• [DIRECTIONS FOR THIS TASK]: Please write out exactly the lines of the data below from the line holding "подходящий для использования в парках, на" through the line holding "воды Hydropixel, который может производить до", and leave out the rest.

• [DATASET]:
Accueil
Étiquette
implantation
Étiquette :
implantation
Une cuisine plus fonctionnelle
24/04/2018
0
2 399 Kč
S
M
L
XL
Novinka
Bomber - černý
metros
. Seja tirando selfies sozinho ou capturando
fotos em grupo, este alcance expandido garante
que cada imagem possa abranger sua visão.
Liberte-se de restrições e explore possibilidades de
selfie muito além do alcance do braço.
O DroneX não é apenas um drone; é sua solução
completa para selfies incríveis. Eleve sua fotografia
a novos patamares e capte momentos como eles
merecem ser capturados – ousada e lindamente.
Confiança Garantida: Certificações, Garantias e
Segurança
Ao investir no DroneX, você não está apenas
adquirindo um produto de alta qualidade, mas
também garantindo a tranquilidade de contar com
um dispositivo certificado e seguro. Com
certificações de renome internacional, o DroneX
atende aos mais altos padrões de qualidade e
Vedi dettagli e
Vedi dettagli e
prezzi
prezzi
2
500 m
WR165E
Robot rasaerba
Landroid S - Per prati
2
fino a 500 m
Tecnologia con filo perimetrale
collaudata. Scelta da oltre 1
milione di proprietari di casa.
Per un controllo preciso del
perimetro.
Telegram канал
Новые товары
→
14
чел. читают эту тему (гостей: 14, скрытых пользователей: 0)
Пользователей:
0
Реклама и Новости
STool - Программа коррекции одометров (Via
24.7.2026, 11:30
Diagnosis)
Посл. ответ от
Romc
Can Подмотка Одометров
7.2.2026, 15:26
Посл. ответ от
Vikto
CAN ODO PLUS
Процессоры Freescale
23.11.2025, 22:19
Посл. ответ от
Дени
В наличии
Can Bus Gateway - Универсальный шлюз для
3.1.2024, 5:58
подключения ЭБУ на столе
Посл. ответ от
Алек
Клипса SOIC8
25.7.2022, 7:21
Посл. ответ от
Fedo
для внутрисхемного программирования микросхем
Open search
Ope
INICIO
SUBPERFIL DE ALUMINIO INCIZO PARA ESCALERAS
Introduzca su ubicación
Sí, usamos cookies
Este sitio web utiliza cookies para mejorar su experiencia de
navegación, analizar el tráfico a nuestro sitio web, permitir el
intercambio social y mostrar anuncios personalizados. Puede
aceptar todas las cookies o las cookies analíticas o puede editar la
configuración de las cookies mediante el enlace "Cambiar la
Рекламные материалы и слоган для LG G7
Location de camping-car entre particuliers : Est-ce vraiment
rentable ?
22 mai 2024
--
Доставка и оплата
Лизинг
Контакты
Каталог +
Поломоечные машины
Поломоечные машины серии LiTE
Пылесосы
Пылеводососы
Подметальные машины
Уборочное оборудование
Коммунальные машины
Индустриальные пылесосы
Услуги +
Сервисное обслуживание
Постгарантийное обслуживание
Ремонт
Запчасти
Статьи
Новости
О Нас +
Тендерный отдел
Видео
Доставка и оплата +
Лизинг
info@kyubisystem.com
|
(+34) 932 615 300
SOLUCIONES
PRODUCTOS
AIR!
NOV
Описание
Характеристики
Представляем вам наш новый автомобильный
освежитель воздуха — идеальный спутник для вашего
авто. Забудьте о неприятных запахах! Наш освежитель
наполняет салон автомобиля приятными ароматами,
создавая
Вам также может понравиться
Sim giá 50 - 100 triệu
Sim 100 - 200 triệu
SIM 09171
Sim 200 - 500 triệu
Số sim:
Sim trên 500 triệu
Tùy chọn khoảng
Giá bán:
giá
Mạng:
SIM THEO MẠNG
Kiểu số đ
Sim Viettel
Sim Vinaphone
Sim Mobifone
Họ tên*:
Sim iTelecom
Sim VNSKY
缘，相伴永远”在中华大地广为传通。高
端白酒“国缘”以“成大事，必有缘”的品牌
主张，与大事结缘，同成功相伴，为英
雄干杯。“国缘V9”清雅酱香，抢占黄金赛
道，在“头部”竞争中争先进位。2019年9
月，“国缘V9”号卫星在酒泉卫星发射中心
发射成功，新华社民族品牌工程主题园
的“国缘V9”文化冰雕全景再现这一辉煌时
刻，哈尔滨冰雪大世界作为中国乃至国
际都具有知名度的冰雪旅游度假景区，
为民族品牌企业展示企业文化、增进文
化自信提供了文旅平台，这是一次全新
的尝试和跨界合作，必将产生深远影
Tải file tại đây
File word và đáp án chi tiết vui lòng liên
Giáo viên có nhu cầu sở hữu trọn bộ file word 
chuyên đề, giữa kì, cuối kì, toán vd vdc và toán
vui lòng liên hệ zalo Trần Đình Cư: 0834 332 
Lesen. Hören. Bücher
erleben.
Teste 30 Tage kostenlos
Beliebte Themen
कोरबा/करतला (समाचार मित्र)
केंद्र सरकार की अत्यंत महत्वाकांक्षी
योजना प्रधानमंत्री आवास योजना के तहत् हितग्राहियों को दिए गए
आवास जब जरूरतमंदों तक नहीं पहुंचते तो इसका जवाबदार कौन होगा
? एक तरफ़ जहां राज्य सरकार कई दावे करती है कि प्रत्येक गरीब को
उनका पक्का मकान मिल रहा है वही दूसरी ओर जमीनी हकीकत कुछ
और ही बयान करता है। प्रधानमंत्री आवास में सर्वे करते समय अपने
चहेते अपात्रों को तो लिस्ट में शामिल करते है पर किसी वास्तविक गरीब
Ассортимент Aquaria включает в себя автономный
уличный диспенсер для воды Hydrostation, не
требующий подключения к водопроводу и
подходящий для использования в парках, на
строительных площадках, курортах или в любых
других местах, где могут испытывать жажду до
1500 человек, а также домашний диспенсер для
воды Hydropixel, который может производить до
...
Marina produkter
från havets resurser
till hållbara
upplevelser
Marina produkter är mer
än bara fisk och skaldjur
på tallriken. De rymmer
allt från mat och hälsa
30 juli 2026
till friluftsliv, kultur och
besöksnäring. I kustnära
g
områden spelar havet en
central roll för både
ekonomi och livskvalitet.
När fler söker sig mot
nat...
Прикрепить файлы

• [EXPECTED ANSWER]:
подходящий для использования в парках, на
строительных площадках, курортах или в любых
других местах, где могут испытывать жажду до
1500 человек, а также домашний диспенсер для
воды Hydropixel, который может производить до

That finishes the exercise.